Patients found to have monogenic defects causing excessive innate immune responses have been particularly helpful. Most “autoinflammatory” patients have chronic organ-specific or systemic inflammation, but not typically SIRS. The dramatic response of many “autoinflammatory” patients to inhibition of the inflammasome-activated cytokine IL-1 has reinvigorated the quest for anti-inflammatory targets in SIRS and reinforced the therapeutic potential of targeting the inflammasome and related innate immune pathways.

Our group studies the intersections of hyper- and auto-inflammation. In particular, we study two related disorders, Hemophagocytic Lymphohistiocytosis (HLH) and Macrophage Activation Syndrome (MAS), becauase they typify the concept of hyperinflammatory SIRS. Whereas the pathogenesis of HLH clearly includes the inflammatory effects of defects in granule-mediated cytotoxicity, the mechanisms at work in MAS are less clear. We combine clinical insights from rheumatology and innate immunity with basic models of overwhelming systemic inflammation to define new disease subtypes and disease activity biomarkers, to flesh out mechanisms of inflammatory disease, and to test promising therapeutic strategies. 

Current Projects:

  1. Determining the pertinent differences in inflammasome localization activation that distinguish clinical inflammasomopathies.
  2. Identifying the relevant triggers for and sources of pathogenic cytokines in human autoinflammatory diseases.
  3. Understanding the effects of IL-1 family cytokines, particularly IL-18, in driving Macrophage Activation Syndrome and other autoinflammatory diseases.
  4. Identifying new autoinflammatory biomarkers, diseases, and pathogenic mechanisms.

Selected Publications

Canna SW, Girard C, Malle L, de Jesus A, Romberg N, Kelsen J, et al. Life-threatening NLRC4-associated hyperinflammation successfully treated with Interleukin-18 inhibition. The Journal of allergy and clinical immunology. 2016.

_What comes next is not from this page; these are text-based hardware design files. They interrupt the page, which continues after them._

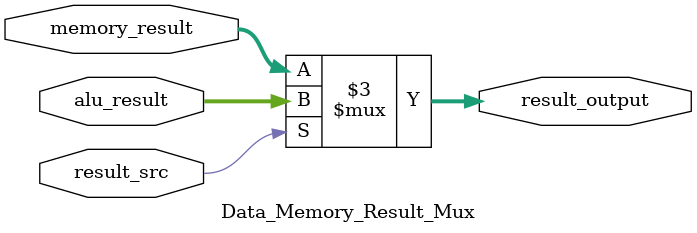
<source format=sv>
`timescale 1ns / 1ps


module Data_Memory_Result_Mux(input logic [0:0] result_src, input logic [31:0] alu_result, input logic [31:0] memory_result,
output logic [31:0] result_output
    );
    
always_comb begin
    if (result_src) result_output = alu_result;
    else result_output = memory_result;    
end

endmodule

</source>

de Jesus AA*, Canna SW*, Liu Y*, Goldbach-Mansky R. Molecular mechanisms in genetically defined autoinflammatory diseases: disorders of amplified danger signaling. Annu Rev Immunol. 2015;33:823-74. *Equal Contribution

Canna SW, de Jesus AA, Gouni S, Brooks SR, Marrero B, Liu Y, et al. An activating NLRC4 inflammasome mutation causes autoinflammation with recurrent macrophage activation syndrome. Nat Genet. 2014;46(10):1140-6.

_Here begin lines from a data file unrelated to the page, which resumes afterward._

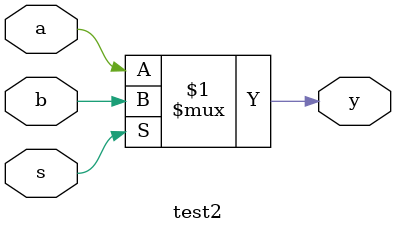
<source format=v>
module test2(a,b,s,y);
input a,b,s;
output y;
assign y = s?b:a;
endmodule
</source>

Canna SW, Wrobel J, Chu N, Kreiger PA, Paessler M, Behrens EM. Interferon-gamma mediates anemia but is dispensable for fulminant toll-like receptor 9-induced macrophage activation syndrome and hemophagocytosis in mice. Arthritis Rheum. 2013;65(7):1764-75.

Behrens EM, Canna SW, Slade K, Rao S, Kreiger PA, Paessler M, et al. Repeated TLR9 stimulation results in macrophage activation syndrome-like disease in mice. J Clin Invest. 2011;121(6):2264-77.

Goldbach-Mansky R, Dailey NJ, Canna SW, Gelabert A, Jones J, Rubin BI, et al. Neonatal-onset multisystem inflammatory disease responsive to interleukin-1beta inhibition. The New England journal of medicine. 2006;355(6):581-92.